Tuesday, May 2, 2017

Descriptive Writing for IGCSE First Language Exam

A massive Nardvark fan wrote,
Hello  
I like your essays very much and i need your help in this igcse first language question its about descriptive writing  
Q:Describe a group of people at work 
I hope you reply back 
Please and thanks

First of all, let me just say thank you. The Nardvark is very excited to hear that you like his essays. 

Despite your complete lack of punctuation, massive Nardvark fan, that's actually a good question. The Nardvark has posted a lot about narrative compositions but not so much for descriptive compositions. Well, actually, the Nardvark has made a lot of unpalatable sandwiches while his alter ego, the Nerdvark, did the actual posting, but that's irrelevant to today's post, which is:

Tips for Descriptive Writing -- IGCSE First Language Directed Writing and Composition paper


1. In this paper, narrative means a story, and descriptive means NOT a story.
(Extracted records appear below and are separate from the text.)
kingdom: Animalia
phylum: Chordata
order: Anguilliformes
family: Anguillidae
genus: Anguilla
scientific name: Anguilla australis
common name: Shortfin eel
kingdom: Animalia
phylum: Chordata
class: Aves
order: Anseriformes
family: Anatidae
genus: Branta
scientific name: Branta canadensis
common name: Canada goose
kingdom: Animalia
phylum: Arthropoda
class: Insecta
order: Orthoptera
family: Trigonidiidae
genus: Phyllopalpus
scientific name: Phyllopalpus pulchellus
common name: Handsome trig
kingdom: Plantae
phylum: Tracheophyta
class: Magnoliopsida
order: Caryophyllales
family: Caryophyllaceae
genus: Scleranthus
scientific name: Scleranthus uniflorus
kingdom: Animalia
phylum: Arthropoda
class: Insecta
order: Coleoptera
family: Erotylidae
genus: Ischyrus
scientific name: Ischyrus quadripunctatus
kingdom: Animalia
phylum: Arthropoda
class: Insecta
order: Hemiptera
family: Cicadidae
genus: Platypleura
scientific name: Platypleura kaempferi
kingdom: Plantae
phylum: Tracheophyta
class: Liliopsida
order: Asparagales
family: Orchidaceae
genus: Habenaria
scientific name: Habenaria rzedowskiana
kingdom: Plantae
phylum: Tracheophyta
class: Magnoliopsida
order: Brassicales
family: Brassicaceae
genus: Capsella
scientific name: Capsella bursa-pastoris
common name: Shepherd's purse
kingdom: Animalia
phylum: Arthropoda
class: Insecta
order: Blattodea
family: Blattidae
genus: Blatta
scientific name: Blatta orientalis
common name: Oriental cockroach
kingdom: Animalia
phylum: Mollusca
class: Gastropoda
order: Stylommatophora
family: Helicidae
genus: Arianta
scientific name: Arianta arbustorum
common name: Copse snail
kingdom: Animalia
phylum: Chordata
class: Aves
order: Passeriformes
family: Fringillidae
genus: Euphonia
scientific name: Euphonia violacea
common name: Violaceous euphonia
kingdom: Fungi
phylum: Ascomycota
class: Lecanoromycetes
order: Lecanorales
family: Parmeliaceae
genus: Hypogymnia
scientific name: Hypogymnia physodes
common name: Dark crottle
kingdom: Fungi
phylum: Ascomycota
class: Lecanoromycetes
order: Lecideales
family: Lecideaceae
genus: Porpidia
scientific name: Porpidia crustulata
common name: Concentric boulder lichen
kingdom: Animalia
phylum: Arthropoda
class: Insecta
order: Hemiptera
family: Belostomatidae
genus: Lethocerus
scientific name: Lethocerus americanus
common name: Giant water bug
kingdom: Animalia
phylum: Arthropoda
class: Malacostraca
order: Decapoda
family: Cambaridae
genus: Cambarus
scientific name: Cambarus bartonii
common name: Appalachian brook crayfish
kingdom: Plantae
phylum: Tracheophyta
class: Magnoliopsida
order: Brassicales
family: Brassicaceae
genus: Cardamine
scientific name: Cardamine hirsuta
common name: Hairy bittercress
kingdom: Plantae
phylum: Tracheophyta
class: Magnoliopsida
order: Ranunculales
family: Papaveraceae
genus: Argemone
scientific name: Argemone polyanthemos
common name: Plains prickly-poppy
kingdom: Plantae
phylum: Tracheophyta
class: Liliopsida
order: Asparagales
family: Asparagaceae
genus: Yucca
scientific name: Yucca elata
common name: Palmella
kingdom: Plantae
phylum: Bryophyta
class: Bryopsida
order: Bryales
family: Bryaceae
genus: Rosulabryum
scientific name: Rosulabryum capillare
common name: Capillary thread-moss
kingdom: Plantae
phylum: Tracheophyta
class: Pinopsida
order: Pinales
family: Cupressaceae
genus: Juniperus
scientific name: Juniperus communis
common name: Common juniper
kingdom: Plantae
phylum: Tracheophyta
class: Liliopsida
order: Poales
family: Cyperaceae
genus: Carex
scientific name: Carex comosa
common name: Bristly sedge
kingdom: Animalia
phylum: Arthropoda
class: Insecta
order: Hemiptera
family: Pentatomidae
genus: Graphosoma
For descriptive writing, you do not need a plot, a conflict, characters, or any of that other stuff you need for narrative writing. 

2. So if you're not supposed to tell a story, what ARE you supposed to do? You're supposed to create an image in the reader's head. Think of it as the exposition part of a story: you have to set the scene, but don't go on to tell the story. Or think of it as a page out of a novel that just seems to be one big, long paragraph about the main character's grandmother's moles. In fact, when you're reading a novel, you're probably tempted to skip over those pages. But if you're in IGCSE First Language, DON'T, for the love of Kevin Spacey, skip over the long, chunky descriptive passages! Read them carefully and try to emulate the style in your descriptive writing tasks.

Whew, tip number two was a doozy. And you still probably aren't really sure how to do descriptive writing. "What do you mean, create an image in the reader's mind, you crazy Nardvark?" you are probably asking by now.

Okay, so tip number...

3. Imagine you're standing in the middle of the scene you're describing. Without moving from your location, look around you. Describe everything.

4. Use imagery. Imagery comes in many forms: as well as describing what you see (visual imagery), you should also describe what you hear (aural imagery), smell (olfactory imagery), feel (tactile imagery), and taste (gustatory imagery.) To learn all about these five kinds of sensory imagery, click here.

5. Use adjectives. So instead of saying there's a house, say there's a two-story sky-blue house. See? You're already getting a mental image of the house.

6. Use figurative language, like metaphors, similes, and onomatopoeia. For example, instead of saying someone's sweater was uncomfortable, say it was like wearing a walrus skin. See? You can really imagine a scratchy, hot, heavy uncomfortable sweater.

7. Use imaginative vocabulary. For instance, instead of saying someone ran, say they sprinted, jogged, flew, scampered, or trotted. See? Each of these words gives you a different picture of how they ran.

8. DON'T use vague words. So, instead of saying someone is nice, say they're generous, thoughtful, or kind-hearted. 

9. DON'T use cliches, or over-used words. For instance, instead of saying someone's sleeping like a baby (Come on: anyone who's ever had a baby knows that babies wake up screaming at all hours of the night, anyway!) say they're sleeping peacefully with a calm expression.

Try this descriptive writing exercise


Look at an object in your work space. Without saying what it is, describe it thoroughly -- describe what it looks like, what it smells like, what it feels like, what it sounds like when you throw it against the wall (theoretically), and what it tastes like (possibly what you imagine it tastes like. The Nardvark doesn't want you to get salmonella for the purpose of this exercise!) Use adjectives, figurative language, and imaginative vocabulary in your description. Post your description on your favourite social network and ask your followers if they can guess what you're describing. If they guess easily, you win! Do this with your classmates so everyone can practice their descriptive writing. 

So, patient Nardvark fan, that finally brings us to your original question: "Describe a group of people at work." Easy! You probably work at McDonald's, so tell us all about those pimply, uncomfortable uniform wearing, non-English speaking coworkers of yours. But wait; since you're a student, you might not have a job, in which case this is going to be difficult for you. Have you ever been to "take your kid to work day" with your mom, dad, granny, or weird predatory uncle? If not, and you still don't have a job (get a job, kid!) then what you need to do is find an excuse to lurk around in the door of the teacher staff room for about ten minutes and drink in everything you see/hear/smell/taste/feel. Then run and jot it all down in your English notebook in point form. Now you have plenty to write descriptively about.